When "too hungry", you can't cast any spells, except detect food so
that you can find something to eat. When "too weak" you couldn't cast any
spells at all; now you can cast restore ability so that you can recover
lost strength. [We still need to come up with a better crowning bonus for
monks than spellbook of restore ability.] I couldn't think of a reasonable
exception for the "can't cast when carrying too much" restriction. If we
can come up with one (levitation?), then remove curse could/should become
an exception for the "no free hands" restriction.
Instead of just marking forgotten spells with an asterisk, add a new
column to the '+' spell menu which gives an estimate of how well the spell
is remembered. Precision of the estimate depends upon the hero's skill in
the category of spell; expert gets the most detail with a low-to-high range
spanning just 2%, such as 19%-20% or 75%-76%; skilled sees 5% ranges; basic
10%, and unskilled the least detail with 25% ranges (ie, one of 1-25, 26-50,
51-75, or 76-100 for percentage of time left available for the spell).
[The tab-separator variant for the menu is untested.]
This fixes an off by one bug for spell retention. It got set to 20000
as intended when a spellbook was read, but then it would be decremented to
19999 before the player had a chance to do anything else, cheating him out
of 1 turn of memory. Spells known at game start last exactly 20000 turns.

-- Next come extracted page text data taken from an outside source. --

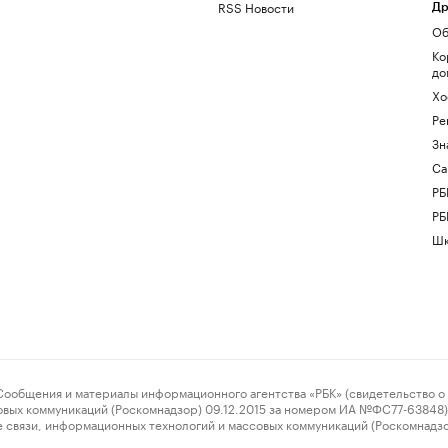
RSS Новости
Др
Об
Ко
до
Хо
Ре
Зн
Са
РБ
РБ
Шк
ения и материалы информационного агентства «РБК» (свидетельство о 
овых коммуникаций (Роскомнадзор) 09.12.2015 за номером ИА №ФС77-63848) 
 связи, информационных технологий и массовых коммуникаций (Роскомнадз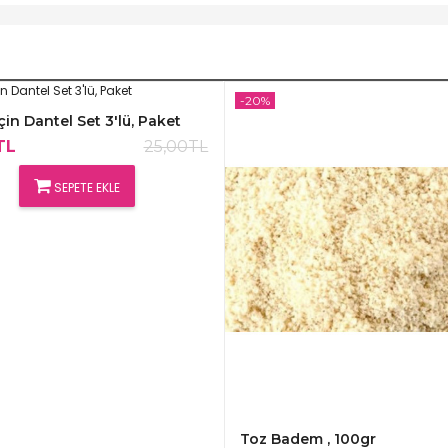
-20%
çin Dantel Set 3'lü, Paket
TL
25,00TL
SEPETE EKLE
Toz Badem , 100gr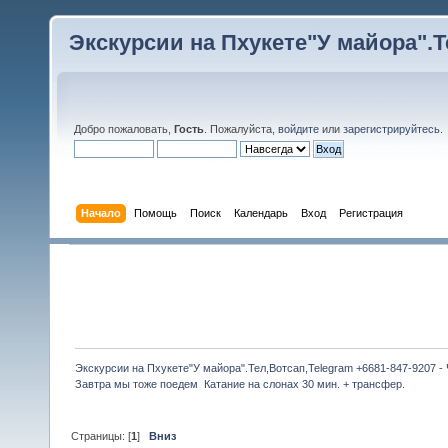
Экскурсии на Пхукете"У майора".Те
Добро пожаловать,
Гость
. Пожалуйста,
войдите
или
зарегистрируйтесь
.
Начало
Помощь
Поиск
Календарь
Вход
Регистрация
Экскурсии на Пхукете"У майора".Тел,Вотсап,Telegram +6681-847-9207 -
Завтра мы тоже поедем  Катание на слонах 30 мин. + трансфер.
Страницы: [
1
]
Вниз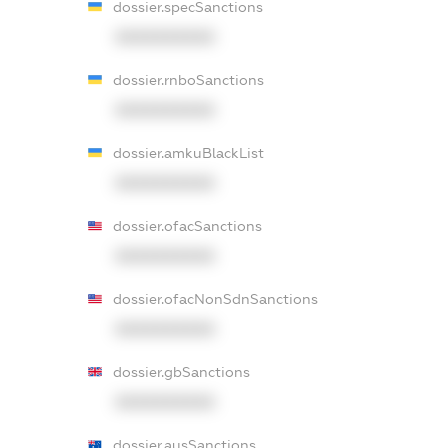
dossier.specSanctions
XXXXXXXXXX
dossier.rnboSanctions
XXXXXXXXXX
dossier.amkuBlackList
XXXXXXXXXX
dossier.ofacSanctions
XXXXXXXXXX
dossier.ofacNonSdnSanctions
XXXXXXXXXX
dossier.gbSanctions
XXXXXXXXXX
dossier.ausSanctions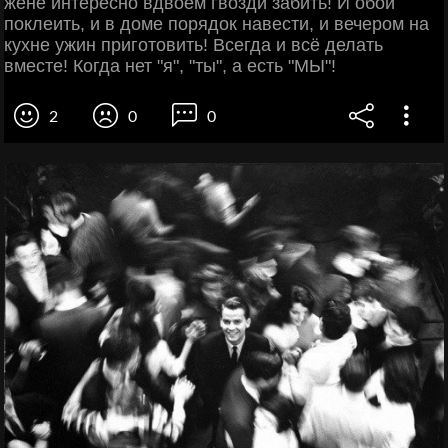
жене интересно вдвоем гвозди забить! И обои
поклеить, и в доме порядок навести, и вечером на
кухне ужин приготовить! Всегда и всё делать
вместе! Когда нет "я", "ты", а есть "МЫ"!
2
0
0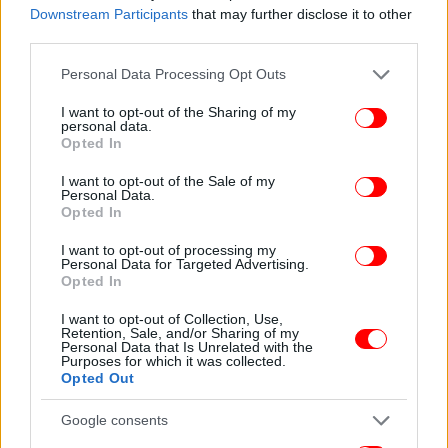
Downstream Participants
that may further disclose it to other
third parties.
Please note that this website/app uses one or more Google
Personal Data Processing Opt Outs
services and may gather and store information including but
not limited to your visit or usage behaviour. You may click to
I want to opt-out of the Sharing of my
personal data.
grant or deny consent to Google and its third-party tags to
Opted In
use your data for below specified purposes in below Google
consent section.
I want to opt-out of the Sale of my
Personal Data.
Opted In
I want to opt-out of processing my
Personal Data for Targeted Advertising.
Opted In
I want to opt-out of Collection, Use,
Retention, Sale, and/or Sharing of my
Personal Data that Is Unrelated with the
Purposes for which it was collected.
Opted Out
Γινόμαστε ένας στρατηγικός εταίρος και για την
Google consents
Αμερική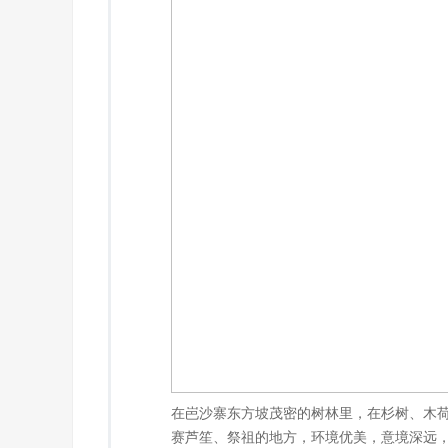
在岜沙寨东方坡茂密的树林里，在杉树、木荷
赛芦笙、祭祖的地方，环境优美，意境深远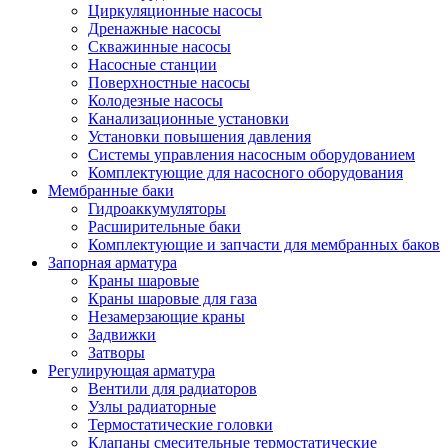
Циркуляционные насосы
Дренажные насосы
Скважинные насосы
Насосные станции
Поверхностные насосы
Колодезные насосы
Канализационные установки
Установки повышения давления
Системы управления насосным оборудованием
Комплектующие для насосного оборудования
Мембранные баки
Гидроаккумуляторы
Расширительные баки
Комплектующие и запчасти для мембранных баков
Запорная арматура
Краны шаровые
Краны шаровые для газа
Незамерзающие краны
Задвижки
Затворы
Регулирующая арматура
Вентили для радиаторов
Узлы радиаторные
Термостатические головки
Клапаны смесительные термостатические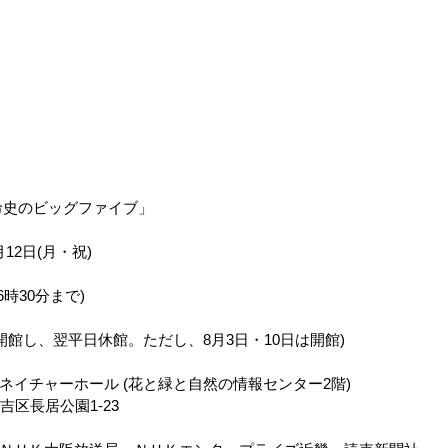
生命史のビッグファイブ」
月12日(月・祝)
6時30分まで)
開館し、翌平日休館。ただし、8月3日・10日は開館)
ネイチャーホール (花と緑と自然の情報センター2階)
住吉区長居公園1-23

Also, adjust the point at which you're allowed to reread a spellbook
and refresh your memory of the spell. When the current spell system was
instituted, that was 10% of the retention period (1000 turns or less left
out of 10000); when retention got doubled to 20000 turns, the relearn point
was left as is. Increasing it to 10% (ie, doubling to 2000) makes it fit
better with the displayed retention percentages. Otherwise expert casters
would be left to guess when they've hit that point (1000 is 5%, falling
within their 5%-6% range, which really indicates (4%+1) to 6%). At 10%,
it's the threshold for the 9-10 range for experts, 5-10 range for skilled,
and 1-10 range for basic so the player can see when it has been reached;
only unskilled, with a bottom range of 1-25, is left to guess. Players
will likely prefer to wait until later, when the spell is nearly expired,
to refresh, but if they're about to abandon their books on the way to the
endgame then being able to re-read sooner is beneficial.
Refine last week's change dealing with polymorphing spellbooks: when
a spellbook has faded to blank after multiple readings, randomize its
spestudied value so that it doesn't always polymorph into another blank
book on the first subsequent transformation attempt.